▸ **Исходный текст**
%%
Конечно, в сравнении с китом США, Британская Северная Америка являлась мелкой рыбешкой — во всем, кроме географического пространства. К 1860 г. население США (тридцать один миллион человек) превысило население Соединенного Королевства (двадцать девять миллионов). В провинциях, которые сформируют Федерацию Канады, проживало 3,3 миллиона людей — меньше, чем в городе Лондон. Они брали 3 процента британского экспорта, а их собственное производство не стоило того, что производил один лишь остров Ямайка[480]. Так называемая «прикрепленная» полиция Канады не могла сопротивляться вторжению и наступлению Америки — не более, чем рыба способна взобраться вверх по опоре для гороха, как написал один журналист из Канады[481].
Единственным способом создать компактную и обороняемую границу, по ироничному мнению канадцев, могло стать протягивание на буксире островов Ньюфаундленд и Принца Эдуарда вверх по заливу Святого Лаврентия и затопление их в озере Онтарио.
Но стоило ли американцам вторгаться в эту воющую дикую местность?[482] Радикальный журналист Уильям Коббетт заметил, что если бы США захватили британскую Северную Америку, то это напоминало бы действия вора, который украл камень ради удовольствия носить его в своем кармане. По большей части земля Канады представляла собой замерзшую пустошь, заполненную чудовищными природными барьерами, которые отделяли одну белую общину от другой. А местные жители, в основном, болели, пили и подвергались эксплуатации.
Разбросанные аванпосты в Британской Колумбии, в прерии вокруг Гудзонова залива (куда письма могли приходить раз в год) были фактически необитаемыми. Обедневшие приморские провинции представляли собой удаленные скопления леса, болот и скал. Их немногочисленные обитатели (чаще всего — шотландцы и ирландцы) полагались на рубку, распиловку и продажу леса, кораблестроение, рыбную ловлю и фермерство. Но они не получали импортируемой еды из штата Мэн.
Эти территории с неровной местностью и суровым климатом были, если снова процитировать прямо высказанное мнение Коббетта, отбросами Северной Америки: «Это — голова, голени, большие берцовые кости и копыта той части мира. А США — это филейные части, хорошо покрытые мясом ребра и околопочечный жир»[483].
%%
▸ **Задания**
1 > Перепишите фрагмент отрывка о Британской Северной Америке, начиная с "Единственным способом создать" и продолжая до "в озере Онтарио.", и замените в нем "Онтарио" на "Гурон".
2 > Ответьте по отрывку о Британской Северной Америке на вопросы:
(а) Сколько человек насчитывало население США к 1860 г.?
(б) Какую долю британского экспорта брали провинции, которые сформируют Федерацию Канады?
(в) Кем чаще всего были обитатели приморских провинций?

▸ **Исходные данные**
%%
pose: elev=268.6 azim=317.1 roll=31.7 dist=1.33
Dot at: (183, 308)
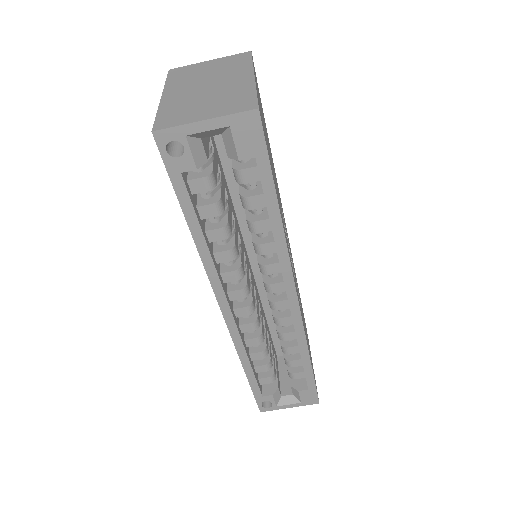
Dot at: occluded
%%
▸ **Ответы по порядку**
1 >
Единственным способом создать компактную и обороняемую границу, по ироничному мнению канадцев, могло стать протягивание на буксире островов Ньюфаундленд и Принца Эдуарда вверх по заливу Святого Лаврентия и затопление их в озере Гурон.

2 >
(а) Тридцать один миллион человек.
(б) 3 процента.
(в) Шотландцами и ирландцами.